A bed of random packing typically consists of a bed support (typically a gas injection support plate) upon which pieces of packing material are randomly arranged (they are usually poured or dumped onto this support plate). Bed limiters, or hold-downs, are sometimes set above random beds to prevent the pieces of packing from migrating or entraining upward. Random packing comes in a variety of shapes and sizes. For a given shape (design) of packing, small sizes have higher efficiencies and lower capacities than large sizes.
Figure 6-8 shows a variety of random packing designs. An early design is known as a Raschig ring. Raschig rings are short sections of tubing and are low-capacity, low-efficiency, high-pressure drop devices. Today’s industry standard is the slotted metal (Pall) ring. A packed bed made of 1-in. slotted metal rings will have a higher mass transfer efficiency and a higher capacity than will a bed of 1-in. Raschig rings. The HETP for a 2-in, slotted metal ring in a condensate stabilizer is about 36 in. This is slightly more than a typical tray design, which would require 34 in. (1.4 trays x 24-in. tray spacing) for one theoretical plate or stage.
A bed of structured packing consists of a bed support upon which elements of structured packing are placed. Beds of structured packing typically have lower pressure drops than beds of random packing of comparable mass transfer efficiency. Structured packing elements are composed of grids (metal or plastic) or woven mesh (metal or plastic) or of thin vertical crimped sheets (metal, plastic, or ceramic) stacked parallel to each other. Figure 6-9 shows examples of the vertical crimped sheet style of
The grid types of structured packing have very high capacities and very low efficiencies, and are typically used for heat transfer or for vapor scrubbing. The wire mesh and the crimped sheet types of structured packing typically have lower capacities and higher efficiencies than the grid type.
For distillation services, as in condensate stabilization, tray design is well understood, and many engineers are more comfortable with trays than with packing. In the past, bubble cap trays were the standard. However, they are not commonly used in this service anymore. Sieve trays are inexpensive but offer a very narrow operating range when compared with valve trays. Although valve trays offer a wider operating range than sieve trays, they have moving parts and so may require more maintenance.

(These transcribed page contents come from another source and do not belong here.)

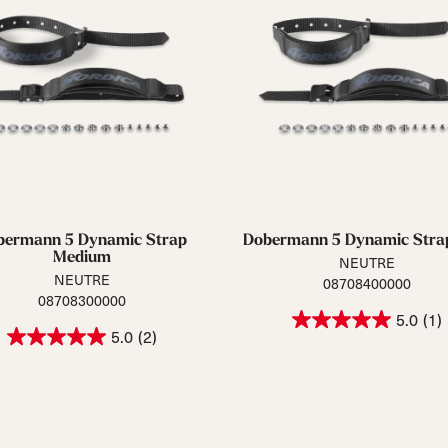
bermann 5 Dynamic Strap
Dobermann 5 Dynamic Strap
Medium
NEUTRE
NEUTRE
08708400000
08708300000
5.0
(1)
5.0
(2)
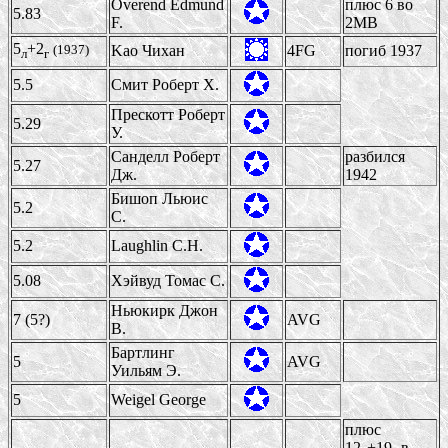
Overend Edmund
плюс 6 во
5.83
F.
2МВ
5
+2
(1937)
Kao Чихан
4FG
погиб 1937
л
г
5.5
Смит Роберт Х.
Прескотт Роберт
5.29
У.
Санделл Роберт
разбился
5.27
Дж.
1942
Бишоп Льюис
5.2
С.
5.2
Laughlin C.H.
5.08
Хэйвуд Томас C.
Ньюкирк Джон
7 (5?)
AVG
В.
Бартлинг
5
AVG
Уильям Э.
5
Weigel George
плюс
12
+19
в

High capacity/high efficiency trays can be more expensive than standard valve trays. However, high capacity/high efficiency trays require smaller diameter towers, so they can offer significant savings in the overall cost of the distillation tower. The high capacity/high efficiency tray can also be an ideal candidate for tower retrofits in which increased throughputs are required for existing towers.
Random packing has traditionally been used in small diameter (<20 in.) towers. This is because it is easier and less expensive to pack these small diameter towers. However, random packed beds are prone to channeling and have poor turndown characteristics when compared with trays. For these reasons, trays were preferred for tower diameters greater than 20 in. In recent years an improved understanding of the impact of high pressure on packing performance has been gained. Improved vapor and liquid distributor designs and modified bed heights have made the application of packing to large-diameter, high-pressure distillation towers more common. A properly designed packed bed system (packing, liquid distributors, vapor distributors) can be an excellent choice for debottlenecking existing distillation towers.
For stripping service, as in a glycol or amine contactor , bubble cap trays are the most common. In recent years, there has been a growing movement toward crimped sheet structured packing. Improved vapor and liquid distributor design in conjunction with structured packing can lead to smaller-diameter and shorter stripping towers than can be obtained with trays.